After that she remembered nothing clearly. She could only have been half-conscious and all round her there was a confusion of sounds, of shouts and clash of arms: she thought that she was being lifted out of the chair into which she had fallen in a partial swoon, that she heard Maria's cries of terror, and that she felt the cold damp morning air striking upon her face.

Presently she knew that Nicolaes was beside her, and that she was being taken home. All else was a blank or a dream.

Now she was tossing restlessly upon the lavender-scented bed in this hostelry so full of memories. Her temples were throbbing, her eyes felt like pieces of glowing charcoal in her head.

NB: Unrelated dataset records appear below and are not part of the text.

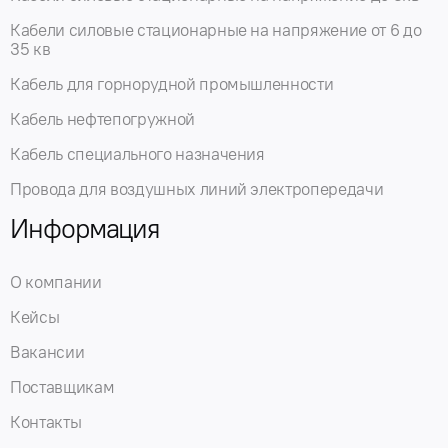
Кабели силовые стационарные на напряжение от 6 до
35 кв
Кабель для горнорудной промышленности
Кабель нефтепогружной
Кабель специального назначения
Провода для воздушных линий электропередачи
Информация
О компании
Кейсы
Вакансии
Поставщикам
Контакты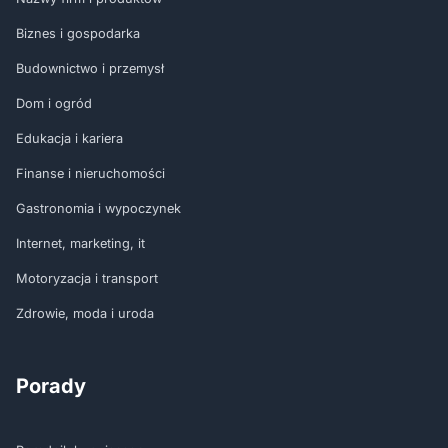
Biznes i gospodarka
Budownictwo i przemysł
Dom i ogród
Edukacja i kariera
Finanse i nieruchomości
Gastronomia i wypoczynek
Internet, marketing, it
Motoryzacja i transport
Zdrowie, moda i uroda
Porady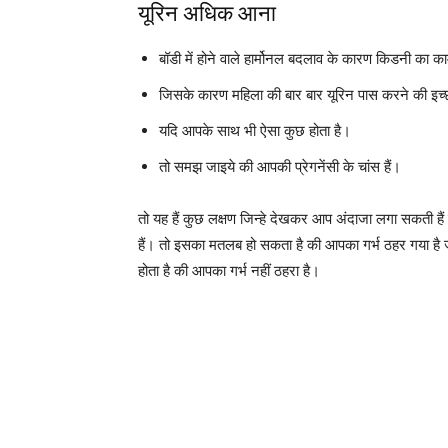
यूरिन अधिक आना
बॉडी में होने वाले हार्मोनल बदलाव के कारण किडनी का क
जिसके कारण महिला की बार बार यूरिन पास करने की इच्
यदि आपके साथ भी ऐसा कुछ होता है।
तो समझ जाइये की आपकी प्रेगनेंसी के चांस हैं।
तो यह हैं कुछ लक्षण जिन्हे देखकर आप अंदाजा लगा सकती हैं
हैं। तो इसका मतलब हो सकता है की आपका गर्भ ठहर गया है 
होता है की आपका गर्भ नहीं ठहरा है।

The blackness around her weighed upon her soul until she felt that she could not breathe.

Outside the silence of the night was being gravely disturbed: there was the sound of horses' hoofs upon the cobble-stones of the yard, the creaking of a vehicle brought to a standstill, the usual shouts for grooms and ostlers. A late arrival had filled the tranquil inn with its bustle and its noise.

Then once again all was still, and Gilda turned her aching head upon the pillow. Though the room was not hot, and the atmosphere outside heavy with frost, she felt positively stifled.

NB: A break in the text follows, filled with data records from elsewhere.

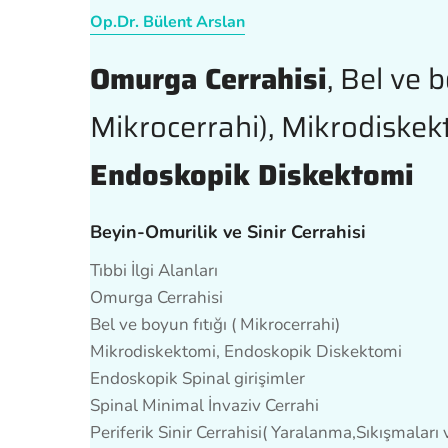
Op.Dr. Bülent Arslan
Omurga Cerrahisi
, Bel ve b
Mikrocerrahi), Mikrodiskek
Endoskopik Diskektomi
Beyin-Omurilik ve Sinir Cerrahisi
Tıbbi İlgi Alanları
Omurga Cerrahisi
Bel ve boyun fıtığı ( Mikrocerrahi)
Mikrodiskektomi, Endoskopik Diskektomi
Endoskopik Spinal girişimler
Spinal Minimal İnvaziv Cerrahi
Periferik Sinir Cerrahisi( Yaralanma,Sıkışmaları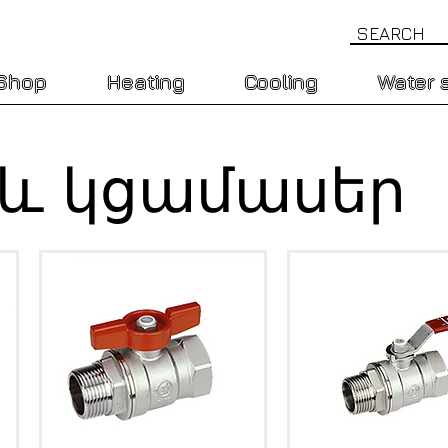
Shop
Heating
Cooling
Water 
 և կցամասեր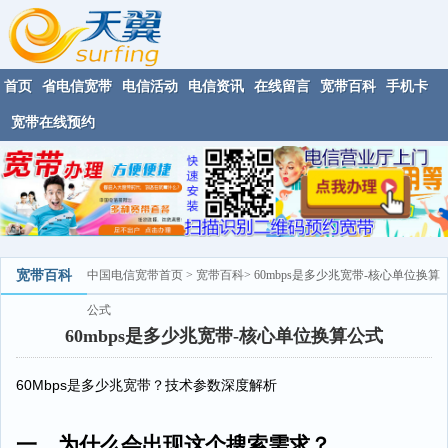
首页
省电信宽带
电信活动
电信资讯
在线留言
宽带百科
手机卡
宽带在线预约
宽带百科
中国电信宽带首页
>
宽带百科
> 60mbps是多少兆宽带-核心单位换算
公式
60mbps是多少兆宽带-核心单位换算公式
60Mbps是多少兆宽带？技术参数深度解析
一、为什么会出现这个搜索需求？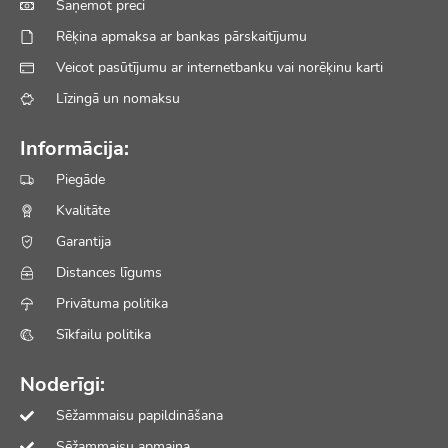
Saņemot preci
Rēķina apmaksa ar bankas pārskaitījumu
Veicot pasūtījumu ar internetbanku vai norēķinu karti
Līzingā un nomaksu
Informācija:
Piegāde
Kvalitāte
Garantija
Distances līgums
Privātuma politika
Sīkfailu politika
Noderīgi:
Sēžammaisu papildināšana
Sēžammaisu apmaiņa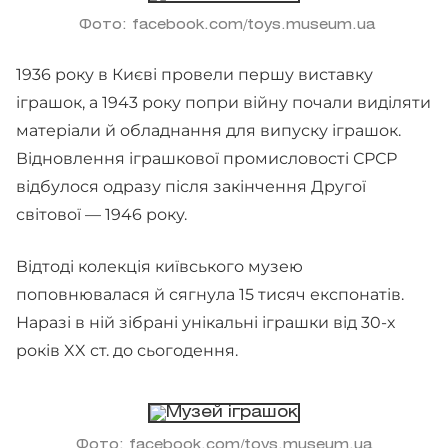
Фото: facebook.com/toys.museum.ua
1936 року в Києві провели першу виставку
іграшок, а 1943 року попри війну почали виділяти
матеріали й обладнання для випуску іграшок.
Відновлення іграшкової промисловості СРСР
відбулося одразу після закінчення Другої
світової — 1946 року.
Відтоді колекція київського музею
поповнювалася й сягнула 15 тисяч експонатів.
Наразі в ній зібрані унікальні іграшки від 30-х
років XX ст. до сьогодення.
Фото: facebook.com/toys.museum.ua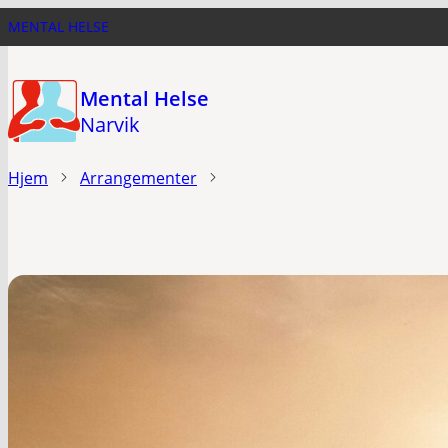
Hopp
MENTAL HELSE
til
hovedinnhold
Mental Helse
Narvik
Hjem
Arrangementer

After a while this feeling of oppression became intolerable, she rose, and in the darkness she groped for her fur-lined cloak which she wrapped closely around her. Then she found her way across to the window and drew aside the curtain. No light penetrated through the latticed panes: the waning moon which four nights ago had been at times so marvellously brilliant, had not yet risen above the horizon line. As Gilda's fingers fumbled for the window-latch she heard a distant church clock strike the midnight hour.

She threw open the casement. The sill was low and she leaned out peering up and down the narrow street. It was entirely deserted and pitch dark save where on the wall opposite the light from a window immediately below her threw its feeble reflection. Vaguely she wondered who was astir in the small hostelry. No doubt it was the tap-room which was there below her, still lighted up, and apparently with its small casement also thrown open, like the one out of which she was leaning.

For now, when the reverberating echo of the chiming clock had entirely died away, she was conscious of a vague murmur of voices coming up from below, confused at first and undistinguishable, but presently she heard a click as if the casement had been pushed further open or mayhap a curtain pulled aside, for after that the sound of the voices became more distinct and clear.